Thursday, February 28, 2013

Day 28 - Benjamin Dohner


At one point in my life I never would have dreamed I would be sitting on the other side of the world waiting for my son to be brought through these big doors. But here we were. We were anxious to meet our new son and mentally struggling to feel connected to the son at home who was at the same moment undergoing emergency surgery... on the other side of the world...without us.


Every family has a different story when adopting a child. Every child has a different story when their family finds them.

In May of 2010 my husband and I were exploring the possibility of adopting a little boy. The idea was not completely new, but this little boy had a face. We were not able to proceed at that time because it would mean several trips to the country. This would prove to be too costly because of the expense of travel and the time off from work unpaid. We have been parents since 1991 when our daughter Emily was born.  Becoming a parent for the first time wasn't our goal but adding to our family was important to us. We had 3 awesome kids and felt adding a child would just make each of them better people. Each child was all for it. Our youngest son kept asking when we were going to adopt.

I continued to look at waiting child pictures on rainbowkids.com . After a year of torturing myself by looking at all those waiting faces Keith and I had a "reckoning" talk. We were either going to need to move forward and begin an adoption or I was going to have to deny the tugging on my heart. Together we decided it was not possible to ignore the waiting boys and we committed to adding a child to our family.

Each step for us had some difficult speed bumps that could have caused us to walk away from our eventual son. In late August we were given a surprise MRI on a child we had committed to. The information in the report was completely contradictory to what we had been told in the file. The toughest decision we ever made was to let that boy go. After more than a week of debating and turmoil and prayer we contacted our agency to let that little him go. The same day I received the joyous news that my sister was pregnant after years of trying for a second child, with triplets!

We soon submitted our letter to adopt our son Benjamin. We were somewhat afraid of heart issues because, "Hey, you only have one heart." In addition, We had a church family who lost their son named Ben to hypoplastic left heart syndrome. It seemed a fitting tribute to name our heart baby "Benjamin".

Our Ben was born in the right part of China to have Transposition of the Great Arteries. He was able to have an excellent repair at the best hospital for CHD repair in all of China. His parents tried to care for him for a few weeks until he became too ill and medical help was needed. We were told his repair, an ASO, was excellent. He should do very well. Most parents evaluating a child with CHD are warned about unknowns of behavior and learning difficulties. 
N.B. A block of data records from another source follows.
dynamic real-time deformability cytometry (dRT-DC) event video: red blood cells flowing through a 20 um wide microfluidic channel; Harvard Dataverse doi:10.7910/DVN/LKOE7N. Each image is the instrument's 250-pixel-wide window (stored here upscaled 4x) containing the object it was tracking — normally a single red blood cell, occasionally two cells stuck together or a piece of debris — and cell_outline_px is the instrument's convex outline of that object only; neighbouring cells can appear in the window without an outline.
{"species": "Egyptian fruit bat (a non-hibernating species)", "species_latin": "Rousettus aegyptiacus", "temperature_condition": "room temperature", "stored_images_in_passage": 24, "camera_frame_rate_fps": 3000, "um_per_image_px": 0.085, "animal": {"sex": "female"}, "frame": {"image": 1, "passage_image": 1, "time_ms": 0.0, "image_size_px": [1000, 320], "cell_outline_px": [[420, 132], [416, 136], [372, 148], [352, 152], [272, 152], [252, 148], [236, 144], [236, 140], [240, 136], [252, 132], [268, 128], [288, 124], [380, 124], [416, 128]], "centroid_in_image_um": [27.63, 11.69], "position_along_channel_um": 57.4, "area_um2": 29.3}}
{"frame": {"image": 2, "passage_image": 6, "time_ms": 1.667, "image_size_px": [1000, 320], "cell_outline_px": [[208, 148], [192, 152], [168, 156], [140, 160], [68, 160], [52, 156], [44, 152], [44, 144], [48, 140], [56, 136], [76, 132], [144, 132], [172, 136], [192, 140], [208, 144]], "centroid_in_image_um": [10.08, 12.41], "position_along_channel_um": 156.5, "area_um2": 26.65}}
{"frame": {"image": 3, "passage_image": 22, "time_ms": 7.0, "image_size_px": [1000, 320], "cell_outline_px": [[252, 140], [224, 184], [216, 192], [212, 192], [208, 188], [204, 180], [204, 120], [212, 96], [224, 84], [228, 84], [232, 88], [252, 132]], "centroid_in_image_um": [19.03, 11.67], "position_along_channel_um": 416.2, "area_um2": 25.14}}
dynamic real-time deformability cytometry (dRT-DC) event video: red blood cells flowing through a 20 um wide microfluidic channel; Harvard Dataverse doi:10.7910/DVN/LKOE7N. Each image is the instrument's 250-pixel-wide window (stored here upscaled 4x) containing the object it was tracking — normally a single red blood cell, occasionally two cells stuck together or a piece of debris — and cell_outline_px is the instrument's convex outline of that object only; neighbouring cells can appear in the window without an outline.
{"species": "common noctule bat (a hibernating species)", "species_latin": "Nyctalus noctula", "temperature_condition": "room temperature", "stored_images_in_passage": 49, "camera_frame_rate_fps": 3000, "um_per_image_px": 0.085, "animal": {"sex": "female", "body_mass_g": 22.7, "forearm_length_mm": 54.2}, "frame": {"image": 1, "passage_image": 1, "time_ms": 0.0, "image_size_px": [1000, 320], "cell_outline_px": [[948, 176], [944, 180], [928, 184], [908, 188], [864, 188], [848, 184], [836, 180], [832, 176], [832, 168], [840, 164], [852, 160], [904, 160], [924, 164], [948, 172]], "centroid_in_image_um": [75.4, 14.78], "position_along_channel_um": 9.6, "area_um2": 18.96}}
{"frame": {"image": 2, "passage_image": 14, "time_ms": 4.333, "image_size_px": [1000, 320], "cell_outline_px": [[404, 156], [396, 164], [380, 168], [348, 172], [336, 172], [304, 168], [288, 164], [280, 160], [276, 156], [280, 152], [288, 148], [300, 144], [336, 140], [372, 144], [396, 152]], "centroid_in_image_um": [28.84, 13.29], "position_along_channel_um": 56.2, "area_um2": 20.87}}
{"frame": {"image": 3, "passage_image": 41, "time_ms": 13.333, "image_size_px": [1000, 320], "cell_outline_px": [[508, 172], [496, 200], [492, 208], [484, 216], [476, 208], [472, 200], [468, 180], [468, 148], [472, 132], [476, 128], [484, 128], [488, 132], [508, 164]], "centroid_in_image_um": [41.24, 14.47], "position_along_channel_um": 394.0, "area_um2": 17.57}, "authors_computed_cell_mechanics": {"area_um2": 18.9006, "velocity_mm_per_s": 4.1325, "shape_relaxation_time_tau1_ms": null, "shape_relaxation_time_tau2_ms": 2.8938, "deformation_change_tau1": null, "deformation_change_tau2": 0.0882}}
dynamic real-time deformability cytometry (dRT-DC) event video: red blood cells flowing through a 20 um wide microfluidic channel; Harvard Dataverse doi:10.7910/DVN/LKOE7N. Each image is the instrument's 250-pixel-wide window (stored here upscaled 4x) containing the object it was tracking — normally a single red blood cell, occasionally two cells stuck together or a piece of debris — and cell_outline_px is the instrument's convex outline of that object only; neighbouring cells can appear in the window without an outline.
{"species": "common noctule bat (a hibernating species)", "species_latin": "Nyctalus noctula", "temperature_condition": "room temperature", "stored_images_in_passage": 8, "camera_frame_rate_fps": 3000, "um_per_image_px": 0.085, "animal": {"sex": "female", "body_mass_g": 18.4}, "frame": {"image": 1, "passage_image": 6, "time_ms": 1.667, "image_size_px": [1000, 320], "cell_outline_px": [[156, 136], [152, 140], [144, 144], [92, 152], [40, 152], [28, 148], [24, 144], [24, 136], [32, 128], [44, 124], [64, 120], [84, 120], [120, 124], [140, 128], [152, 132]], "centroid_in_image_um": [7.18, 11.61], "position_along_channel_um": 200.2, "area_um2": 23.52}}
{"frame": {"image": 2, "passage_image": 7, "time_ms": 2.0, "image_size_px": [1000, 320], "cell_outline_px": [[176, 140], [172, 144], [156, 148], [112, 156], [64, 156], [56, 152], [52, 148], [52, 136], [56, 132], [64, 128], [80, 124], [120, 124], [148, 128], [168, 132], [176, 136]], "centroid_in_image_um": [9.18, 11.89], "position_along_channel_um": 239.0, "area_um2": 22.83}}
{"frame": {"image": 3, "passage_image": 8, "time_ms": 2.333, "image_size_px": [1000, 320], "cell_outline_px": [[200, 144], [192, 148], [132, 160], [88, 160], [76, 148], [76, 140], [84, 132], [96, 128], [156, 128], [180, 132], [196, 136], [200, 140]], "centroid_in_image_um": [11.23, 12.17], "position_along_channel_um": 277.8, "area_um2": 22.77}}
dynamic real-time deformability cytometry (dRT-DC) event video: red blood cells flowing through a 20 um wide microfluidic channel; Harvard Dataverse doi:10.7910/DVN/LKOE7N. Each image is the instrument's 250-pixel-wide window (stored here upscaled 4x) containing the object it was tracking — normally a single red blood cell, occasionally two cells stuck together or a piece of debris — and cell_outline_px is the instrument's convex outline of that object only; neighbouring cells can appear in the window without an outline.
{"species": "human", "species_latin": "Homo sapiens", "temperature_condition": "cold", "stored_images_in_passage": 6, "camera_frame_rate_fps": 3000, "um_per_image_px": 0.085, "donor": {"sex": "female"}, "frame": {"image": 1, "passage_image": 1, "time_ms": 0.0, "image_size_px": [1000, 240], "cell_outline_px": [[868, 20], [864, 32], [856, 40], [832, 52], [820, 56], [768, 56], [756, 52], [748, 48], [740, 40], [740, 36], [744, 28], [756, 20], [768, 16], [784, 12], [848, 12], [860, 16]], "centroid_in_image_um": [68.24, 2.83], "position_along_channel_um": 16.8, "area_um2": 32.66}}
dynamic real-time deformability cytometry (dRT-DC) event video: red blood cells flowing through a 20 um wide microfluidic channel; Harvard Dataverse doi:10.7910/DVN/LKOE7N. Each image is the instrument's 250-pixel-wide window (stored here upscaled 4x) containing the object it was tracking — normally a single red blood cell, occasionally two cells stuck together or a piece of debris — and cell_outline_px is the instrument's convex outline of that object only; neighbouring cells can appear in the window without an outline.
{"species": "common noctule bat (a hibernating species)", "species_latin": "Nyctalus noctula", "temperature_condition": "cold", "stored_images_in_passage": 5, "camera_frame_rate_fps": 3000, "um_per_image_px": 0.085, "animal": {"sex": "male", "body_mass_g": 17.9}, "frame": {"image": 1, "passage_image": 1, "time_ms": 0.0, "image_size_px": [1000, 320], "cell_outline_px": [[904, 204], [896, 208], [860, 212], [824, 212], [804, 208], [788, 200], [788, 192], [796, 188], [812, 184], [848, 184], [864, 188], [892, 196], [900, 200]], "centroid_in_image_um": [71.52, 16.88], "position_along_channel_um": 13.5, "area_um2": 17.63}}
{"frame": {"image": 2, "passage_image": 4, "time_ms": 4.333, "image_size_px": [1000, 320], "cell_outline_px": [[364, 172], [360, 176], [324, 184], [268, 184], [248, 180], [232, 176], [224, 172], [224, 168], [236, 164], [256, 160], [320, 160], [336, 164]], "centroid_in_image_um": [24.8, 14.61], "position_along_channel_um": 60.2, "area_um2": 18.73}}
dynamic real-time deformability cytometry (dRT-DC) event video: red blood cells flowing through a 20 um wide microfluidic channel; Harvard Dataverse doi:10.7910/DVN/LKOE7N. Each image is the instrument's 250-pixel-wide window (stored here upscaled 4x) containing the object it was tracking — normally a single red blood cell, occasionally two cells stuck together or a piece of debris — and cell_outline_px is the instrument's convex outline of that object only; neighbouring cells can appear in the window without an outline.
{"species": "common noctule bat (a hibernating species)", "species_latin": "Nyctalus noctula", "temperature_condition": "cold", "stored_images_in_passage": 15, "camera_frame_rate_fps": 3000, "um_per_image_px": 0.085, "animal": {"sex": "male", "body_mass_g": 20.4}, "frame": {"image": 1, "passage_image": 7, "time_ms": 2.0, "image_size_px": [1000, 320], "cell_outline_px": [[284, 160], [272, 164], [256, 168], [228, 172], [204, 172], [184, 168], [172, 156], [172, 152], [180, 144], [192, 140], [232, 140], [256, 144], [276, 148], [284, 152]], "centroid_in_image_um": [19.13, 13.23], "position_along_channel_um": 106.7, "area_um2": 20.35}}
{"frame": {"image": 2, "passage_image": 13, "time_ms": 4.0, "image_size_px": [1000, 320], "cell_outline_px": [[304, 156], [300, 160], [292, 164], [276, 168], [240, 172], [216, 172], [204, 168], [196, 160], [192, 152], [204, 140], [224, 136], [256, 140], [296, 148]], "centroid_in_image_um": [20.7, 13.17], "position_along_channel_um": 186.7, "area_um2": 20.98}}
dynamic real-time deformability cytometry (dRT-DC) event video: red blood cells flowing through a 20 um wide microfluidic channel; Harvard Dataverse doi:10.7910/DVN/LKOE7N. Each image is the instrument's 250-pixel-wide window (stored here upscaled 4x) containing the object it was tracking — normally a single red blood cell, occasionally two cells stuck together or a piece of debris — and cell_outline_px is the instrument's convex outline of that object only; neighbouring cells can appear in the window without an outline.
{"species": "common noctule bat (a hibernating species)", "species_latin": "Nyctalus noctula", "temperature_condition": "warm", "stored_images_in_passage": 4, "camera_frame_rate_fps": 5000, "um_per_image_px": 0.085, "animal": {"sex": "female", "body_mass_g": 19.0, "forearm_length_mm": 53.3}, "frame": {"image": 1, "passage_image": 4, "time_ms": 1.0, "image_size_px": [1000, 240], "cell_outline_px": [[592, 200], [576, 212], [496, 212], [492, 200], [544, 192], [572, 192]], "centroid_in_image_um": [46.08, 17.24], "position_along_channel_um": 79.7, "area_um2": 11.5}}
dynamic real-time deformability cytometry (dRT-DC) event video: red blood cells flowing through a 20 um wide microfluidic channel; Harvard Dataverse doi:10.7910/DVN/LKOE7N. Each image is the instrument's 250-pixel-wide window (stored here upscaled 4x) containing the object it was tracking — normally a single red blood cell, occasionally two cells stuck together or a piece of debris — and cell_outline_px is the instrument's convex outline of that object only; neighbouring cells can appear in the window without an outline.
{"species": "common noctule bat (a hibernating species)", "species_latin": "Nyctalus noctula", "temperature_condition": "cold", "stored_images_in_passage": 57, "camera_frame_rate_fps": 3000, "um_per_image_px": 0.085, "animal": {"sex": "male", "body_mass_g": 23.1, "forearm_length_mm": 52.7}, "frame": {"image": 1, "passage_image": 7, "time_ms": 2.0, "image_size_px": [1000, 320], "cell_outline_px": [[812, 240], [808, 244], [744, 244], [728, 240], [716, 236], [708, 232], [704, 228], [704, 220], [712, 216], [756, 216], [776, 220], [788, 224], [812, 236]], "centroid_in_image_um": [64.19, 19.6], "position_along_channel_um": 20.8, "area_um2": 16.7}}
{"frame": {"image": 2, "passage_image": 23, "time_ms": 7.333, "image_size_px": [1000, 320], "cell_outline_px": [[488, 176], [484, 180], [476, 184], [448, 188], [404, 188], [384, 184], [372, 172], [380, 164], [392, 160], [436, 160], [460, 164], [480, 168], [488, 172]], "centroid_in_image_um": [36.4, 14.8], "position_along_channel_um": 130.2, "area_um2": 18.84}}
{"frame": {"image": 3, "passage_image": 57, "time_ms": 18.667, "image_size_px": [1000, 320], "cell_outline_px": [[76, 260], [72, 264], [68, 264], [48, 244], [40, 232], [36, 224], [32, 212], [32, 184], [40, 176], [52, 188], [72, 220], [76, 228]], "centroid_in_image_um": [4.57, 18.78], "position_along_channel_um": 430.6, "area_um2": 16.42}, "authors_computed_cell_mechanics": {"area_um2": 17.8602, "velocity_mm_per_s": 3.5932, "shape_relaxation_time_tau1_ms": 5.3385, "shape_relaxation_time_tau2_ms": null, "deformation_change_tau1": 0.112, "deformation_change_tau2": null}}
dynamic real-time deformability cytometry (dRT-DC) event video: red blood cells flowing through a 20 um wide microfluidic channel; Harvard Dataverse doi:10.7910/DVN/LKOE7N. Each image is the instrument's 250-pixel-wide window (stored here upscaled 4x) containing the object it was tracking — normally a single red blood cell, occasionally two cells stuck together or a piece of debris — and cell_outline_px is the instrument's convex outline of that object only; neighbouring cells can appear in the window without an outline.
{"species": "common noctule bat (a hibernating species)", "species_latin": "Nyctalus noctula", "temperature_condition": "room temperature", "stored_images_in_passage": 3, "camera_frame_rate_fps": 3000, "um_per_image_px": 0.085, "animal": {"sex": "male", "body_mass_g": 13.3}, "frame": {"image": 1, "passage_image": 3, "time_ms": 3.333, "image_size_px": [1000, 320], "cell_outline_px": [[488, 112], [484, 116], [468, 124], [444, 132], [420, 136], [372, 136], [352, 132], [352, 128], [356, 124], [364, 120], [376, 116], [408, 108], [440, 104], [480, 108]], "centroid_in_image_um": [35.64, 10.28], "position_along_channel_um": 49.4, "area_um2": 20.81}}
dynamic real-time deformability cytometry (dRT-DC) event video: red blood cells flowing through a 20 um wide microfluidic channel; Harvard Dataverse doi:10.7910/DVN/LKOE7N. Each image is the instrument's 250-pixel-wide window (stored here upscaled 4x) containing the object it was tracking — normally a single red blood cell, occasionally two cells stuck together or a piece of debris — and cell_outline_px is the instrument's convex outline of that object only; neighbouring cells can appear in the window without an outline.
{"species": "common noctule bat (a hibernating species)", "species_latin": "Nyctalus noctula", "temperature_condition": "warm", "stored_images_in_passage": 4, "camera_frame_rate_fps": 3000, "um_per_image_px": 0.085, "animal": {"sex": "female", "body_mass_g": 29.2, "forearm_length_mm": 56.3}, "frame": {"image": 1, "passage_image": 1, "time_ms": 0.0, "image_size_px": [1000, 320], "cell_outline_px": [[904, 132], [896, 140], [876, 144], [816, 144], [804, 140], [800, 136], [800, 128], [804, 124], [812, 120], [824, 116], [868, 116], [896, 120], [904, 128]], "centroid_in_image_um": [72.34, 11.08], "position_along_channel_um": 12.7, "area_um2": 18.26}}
We received our invitation to travel a few days before February 28, 2012. On this day a year ago my sister gave birth to 2 healthy girls and 1 healthy boy! What beautiful babies! Within a month my parents were to be blessed with 4 new grandchildren!

4 days before we were to leave the states our oldest son was taken ill and admitted to the hospital with a spontaneous pneumothorax. WHAT? The doctors insisted it was a minor illness, they would insert a chest tube and get the air out of his chest cavity and he would be home recovering before we left the country. I sat by his bed and watched the bubbler continue to drain air and fluid from his chest. For 4 days I watched that chest tube drain. Finally on the morning we were to fly out we got a call from the hospital. They wanted to talk to us. Everything started to move in slow motion. Our oldest son was being transferred to a regional medical center and we were leaving the country.

It's amazing when I think about our story that so much of it was minutely crafted by God to care for our family. Our son turned 18 just a week before he got sick and was able to make his own decisions for his health care. Our daughter was a huge hero in being able to care for him while we were gone along with his grandparents. Our church supported them with prayer and meals until we could get home.

 As we were welcoming a new son to our arms, 


our oldest son was having thoracic surgery to inflate his lung and stitch it to his chest wall. 


Benjamin's adjustment has been so smooth. He adores his siblings and grandparents nearly as much as his mommy and daddy. At this time he is considered healthy, with no restrictions. He needs to have a sedated echo to confirm what our cardiologist saw on the kicking and screaming echo from last June.

A year ago he could not go up or down a curb. His sad period only lasted for a few moments while we were in China. 


He did not have an inkling what a family was. He couldn't speak any Chinese or English. He didn't know he was going to give it all up. But he hasn't slowed down from those first few moments we first embraced.


As I became a new parent at the age of 47 I think about Ben's Chinese birth family who chose life for him when they could not give it to him themselves.  I wonder if they know he lived? I wonder if they know how wonderful he is? I wonder if they know how healthy he is? I wonder if they know how loved he is?

Remember the first lines of this story? In May of 2010 we looked at the face of a little boy. He was not to be our son. But, on May 1, 2012 our family celebrated Ben's 2nd birthday. Two years had passed since that first little face nudged our hearts to the fact our family was not complete! We have never doubted that Ben was meant to be in our family. Is there a little boy or girl in need of a family in your future? Were they born today? Have they been waiting a long time for you to say "Yes".  Do not deny your child a future. Your story will be unique. You will be blessed beyond your wildest imagination.